*** Opening DATA SUPPLIED ***

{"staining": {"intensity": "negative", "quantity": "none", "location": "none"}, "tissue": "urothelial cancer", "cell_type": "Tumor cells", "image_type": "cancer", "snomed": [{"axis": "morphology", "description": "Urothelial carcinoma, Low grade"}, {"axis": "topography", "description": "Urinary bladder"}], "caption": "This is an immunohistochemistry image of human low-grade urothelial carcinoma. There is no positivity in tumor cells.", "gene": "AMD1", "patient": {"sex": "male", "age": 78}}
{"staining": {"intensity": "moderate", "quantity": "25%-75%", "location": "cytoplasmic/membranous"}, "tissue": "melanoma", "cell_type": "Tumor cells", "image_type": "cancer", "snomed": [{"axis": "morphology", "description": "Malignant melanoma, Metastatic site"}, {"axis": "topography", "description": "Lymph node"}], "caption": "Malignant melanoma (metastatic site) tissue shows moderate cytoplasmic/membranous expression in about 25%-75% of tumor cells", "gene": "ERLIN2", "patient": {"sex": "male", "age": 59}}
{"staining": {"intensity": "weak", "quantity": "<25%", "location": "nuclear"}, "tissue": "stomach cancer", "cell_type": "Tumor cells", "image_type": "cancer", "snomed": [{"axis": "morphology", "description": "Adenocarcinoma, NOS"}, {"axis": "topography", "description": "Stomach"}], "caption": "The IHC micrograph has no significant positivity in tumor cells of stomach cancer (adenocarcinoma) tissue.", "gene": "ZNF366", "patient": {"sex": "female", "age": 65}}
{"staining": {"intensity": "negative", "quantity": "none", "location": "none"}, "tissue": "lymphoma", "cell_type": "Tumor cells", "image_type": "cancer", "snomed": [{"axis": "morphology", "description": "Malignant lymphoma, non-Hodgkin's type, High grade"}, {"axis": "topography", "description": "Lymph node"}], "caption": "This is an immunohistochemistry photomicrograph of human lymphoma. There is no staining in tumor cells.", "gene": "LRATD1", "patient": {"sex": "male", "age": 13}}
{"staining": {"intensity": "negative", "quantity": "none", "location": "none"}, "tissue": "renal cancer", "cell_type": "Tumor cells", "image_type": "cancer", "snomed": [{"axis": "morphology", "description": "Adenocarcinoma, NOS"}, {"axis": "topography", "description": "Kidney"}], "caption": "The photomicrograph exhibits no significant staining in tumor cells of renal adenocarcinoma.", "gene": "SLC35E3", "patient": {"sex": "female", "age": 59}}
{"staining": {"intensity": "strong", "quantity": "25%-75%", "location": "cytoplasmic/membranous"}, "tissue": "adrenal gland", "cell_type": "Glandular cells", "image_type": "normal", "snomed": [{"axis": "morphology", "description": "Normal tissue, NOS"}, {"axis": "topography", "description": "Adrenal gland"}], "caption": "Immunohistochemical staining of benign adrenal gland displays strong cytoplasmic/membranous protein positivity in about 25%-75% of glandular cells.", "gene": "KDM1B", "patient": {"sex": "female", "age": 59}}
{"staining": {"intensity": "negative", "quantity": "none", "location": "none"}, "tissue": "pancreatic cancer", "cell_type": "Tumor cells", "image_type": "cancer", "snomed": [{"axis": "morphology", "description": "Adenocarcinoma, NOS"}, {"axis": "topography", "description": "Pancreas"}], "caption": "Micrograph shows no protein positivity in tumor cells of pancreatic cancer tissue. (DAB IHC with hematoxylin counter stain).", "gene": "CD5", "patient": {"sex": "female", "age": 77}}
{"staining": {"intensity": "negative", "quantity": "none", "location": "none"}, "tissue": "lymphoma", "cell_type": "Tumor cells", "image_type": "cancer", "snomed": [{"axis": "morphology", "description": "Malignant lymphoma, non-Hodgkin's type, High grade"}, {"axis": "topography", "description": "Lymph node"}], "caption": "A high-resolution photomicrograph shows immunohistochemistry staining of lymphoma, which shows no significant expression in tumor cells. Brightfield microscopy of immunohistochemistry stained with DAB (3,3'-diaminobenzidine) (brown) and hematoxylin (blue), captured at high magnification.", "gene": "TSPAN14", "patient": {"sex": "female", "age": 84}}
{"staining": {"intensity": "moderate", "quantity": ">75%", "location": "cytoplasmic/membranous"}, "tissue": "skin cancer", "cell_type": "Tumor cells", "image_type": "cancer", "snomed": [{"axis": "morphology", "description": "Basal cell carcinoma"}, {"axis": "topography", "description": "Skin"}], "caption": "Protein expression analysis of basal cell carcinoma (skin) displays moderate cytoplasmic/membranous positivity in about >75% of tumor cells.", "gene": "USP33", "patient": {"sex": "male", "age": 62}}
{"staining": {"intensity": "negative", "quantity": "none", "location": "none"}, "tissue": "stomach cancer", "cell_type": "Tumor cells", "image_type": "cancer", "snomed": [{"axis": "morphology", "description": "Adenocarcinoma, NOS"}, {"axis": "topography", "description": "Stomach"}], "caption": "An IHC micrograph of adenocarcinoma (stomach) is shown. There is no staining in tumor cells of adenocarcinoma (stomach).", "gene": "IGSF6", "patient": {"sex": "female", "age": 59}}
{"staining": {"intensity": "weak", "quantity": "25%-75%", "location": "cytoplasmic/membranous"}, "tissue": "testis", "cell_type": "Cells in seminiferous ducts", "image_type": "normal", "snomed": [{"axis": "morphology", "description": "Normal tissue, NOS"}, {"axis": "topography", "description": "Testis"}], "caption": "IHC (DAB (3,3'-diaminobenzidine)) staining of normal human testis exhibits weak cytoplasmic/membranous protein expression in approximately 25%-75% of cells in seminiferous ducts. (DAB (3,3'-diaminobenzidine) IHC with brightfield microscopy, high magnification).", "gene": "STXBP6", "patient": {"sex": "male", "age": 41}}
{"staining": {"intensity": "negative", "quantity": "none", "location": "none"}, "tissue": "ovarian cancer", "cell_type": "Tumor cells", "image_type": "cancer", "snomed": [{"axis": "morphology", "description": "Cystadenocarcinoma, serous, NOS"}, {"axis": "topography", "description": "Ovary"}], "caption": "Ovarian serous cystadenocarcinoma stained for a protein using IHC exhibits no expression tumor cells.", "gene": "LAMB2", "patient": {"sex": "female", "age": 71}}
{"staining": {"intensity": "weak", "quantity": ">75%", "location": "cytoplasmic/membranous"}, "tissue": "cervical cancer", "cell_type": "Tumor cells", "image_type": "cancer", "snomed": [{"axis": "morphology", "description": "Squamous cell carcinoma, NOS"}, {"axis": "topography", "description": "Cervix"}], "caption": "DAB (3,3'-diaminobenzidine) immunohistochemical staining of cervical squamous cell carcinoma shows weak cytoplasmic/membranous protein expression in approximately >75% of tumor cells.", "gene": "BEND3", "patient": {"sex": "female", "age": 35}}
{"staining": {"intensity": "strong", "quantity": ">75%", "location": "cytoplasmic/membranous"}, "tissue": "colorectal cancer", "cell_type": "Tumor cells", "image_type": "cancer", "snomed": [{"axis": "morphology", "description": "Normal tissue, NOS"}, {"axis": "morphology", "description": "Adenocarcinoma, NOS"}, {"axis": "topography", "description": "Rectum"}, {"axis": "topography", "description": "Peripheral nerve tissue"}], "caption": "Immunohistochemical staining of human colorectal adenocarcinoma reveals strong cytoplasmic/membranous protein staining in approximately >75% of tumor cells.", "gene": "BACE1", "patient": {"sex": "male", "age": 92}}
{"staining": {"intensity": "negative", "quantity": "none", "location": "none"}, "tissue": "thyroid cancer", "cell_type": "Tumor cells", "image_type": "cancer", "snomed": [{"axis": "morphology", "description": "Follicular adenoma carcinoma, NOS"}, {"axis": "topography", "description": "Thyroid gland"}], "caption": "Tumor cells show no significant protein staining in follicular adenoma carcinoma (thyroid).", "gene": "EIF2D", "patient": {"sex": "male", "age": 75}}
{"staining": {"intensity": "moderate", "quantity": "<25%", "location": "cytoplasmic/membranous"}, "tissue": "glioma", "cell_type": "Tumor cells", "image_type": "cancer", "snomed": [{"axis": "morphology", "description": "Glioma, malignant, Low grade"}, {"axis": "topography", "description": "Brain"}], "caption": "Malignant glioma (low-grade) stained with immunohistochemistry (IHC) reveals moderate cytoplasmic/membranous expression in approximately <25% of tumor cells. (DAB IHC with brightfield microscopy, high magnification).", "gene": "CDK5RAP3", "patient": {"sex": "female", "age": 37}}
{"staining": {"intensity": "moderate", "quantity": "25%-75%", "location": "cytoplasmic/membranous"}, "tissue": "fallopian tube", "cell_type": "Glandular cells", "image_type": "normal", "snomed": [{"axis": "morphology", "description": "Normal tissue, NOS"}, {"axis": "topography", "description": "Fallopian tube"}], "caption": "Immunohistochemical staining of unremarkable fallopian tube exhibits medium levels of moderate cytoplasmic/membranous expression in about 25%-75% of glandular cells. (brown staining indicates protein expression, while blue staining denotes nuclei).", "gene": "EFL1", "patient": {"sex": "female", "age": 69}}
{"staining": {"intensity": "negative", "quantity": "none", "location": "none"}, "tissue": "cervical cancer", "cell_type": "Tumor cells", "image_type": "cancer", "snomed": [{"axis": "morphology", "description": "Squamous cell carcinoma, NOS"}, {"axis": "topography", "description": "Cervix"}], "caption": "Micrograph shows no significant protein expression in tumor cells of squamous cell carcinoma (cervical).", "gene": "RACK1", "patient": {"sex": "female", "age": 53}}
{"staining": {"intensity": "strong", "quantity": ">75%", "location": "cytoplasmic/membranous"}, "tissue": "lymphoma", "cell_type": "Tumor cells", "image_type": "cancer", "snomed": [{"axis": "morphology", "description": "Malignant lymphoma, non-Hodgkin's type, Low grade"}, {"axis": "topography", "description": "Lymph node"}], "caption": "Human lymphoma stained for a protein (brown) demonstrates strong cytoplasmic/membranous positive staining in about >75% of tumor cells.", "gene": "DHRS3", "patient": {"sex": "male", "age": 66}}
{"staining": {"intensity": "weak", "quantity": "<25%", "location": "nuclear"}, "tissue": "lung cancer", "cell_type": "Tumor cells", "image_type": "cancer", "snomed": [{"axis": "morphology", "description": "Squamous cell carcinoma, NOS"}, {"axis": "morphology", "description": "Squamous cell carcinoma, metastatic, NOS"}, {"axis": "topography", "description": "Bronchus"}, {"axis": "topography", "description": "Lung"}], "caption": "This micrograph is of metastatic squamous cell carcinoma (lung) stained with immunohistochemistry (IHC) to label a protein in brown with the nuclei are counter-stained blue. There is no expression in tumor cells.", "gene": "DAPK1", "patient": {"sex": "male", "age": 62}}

*** Closing DATA SUPPLIED ***

Where does the string "magnification" appear in the records? Copy every line that holds it.

{"staining": {"intensity": "negative", "quantity": "none", "location": "none"}, "tissue": "lymphoma", "cell_type": "Tumor cells", "image_type": "cancer", "snomed": [{"axis": "morphology", "description": "Malignant lymphoma, non-Hodgkin's type, High grade"}, {"axis": "topography", "description": "Lymph node"}], "caption": "A high-resolution photomicrograph shows immunohistochemistry staining of lymphoma, which shows no significant expression in tumor cells. Brightfield microscopy of immunohistochemistry stained with DAB (3,3'-diaminobenzidine) (brown) and hematoxylin (blue), captured at high magnification.", "gene": "TSPAN14", "patient": {"sex": "female", "age": 84}}
{"staining": {"intensity": "weak", "quantity": "25%-75%", "location": "cytoplasmic/membranous"}, "tissue": "testis", "cell_type": "Cells in seminiferous ducts", "image_type": "normal", "snomed": [{"axis": "morphology", "description": "Normal tissue, NOS"}, {"axis": "topography", "description": "Testis"}], "caption": "IHC (DAB (3,3'-diaminobenzidine)) staining of normal human testis exhibits weak cytoplasmic/membranous protein expression in approximately 25%-75% of cells in seminiferous ducts. (DAB (3,3'-diaminobenzidine) IHC with brightfield microscopy, high magnification).", "gene": "STXBP6", "patient": {"sex": "male", "age": 41}}
{"staining": {"intensity": "moderate", "quantity": "<25%", "location": "cytoplasmic/membranous"}, "tissue": "glioma", "cell_type": "Tumor cells", "image_type": "cancer", "snomed": [{"axis": "morphology", "description": "Glioma, malignant, Low grade"}, {"axis": "topography", "description": "Brain"}], "caption": "Malignant glioma (low-grade) stained with immunohistochemistry (IHC) reveals moderate cytoplasmic/membranous expression in approximately <25% of tumor cells. (DAB IHC with brightfield microscopy, high magnification).", "gene": "CDK5RAP3", "patient": {"sex": "female", "age": 37}}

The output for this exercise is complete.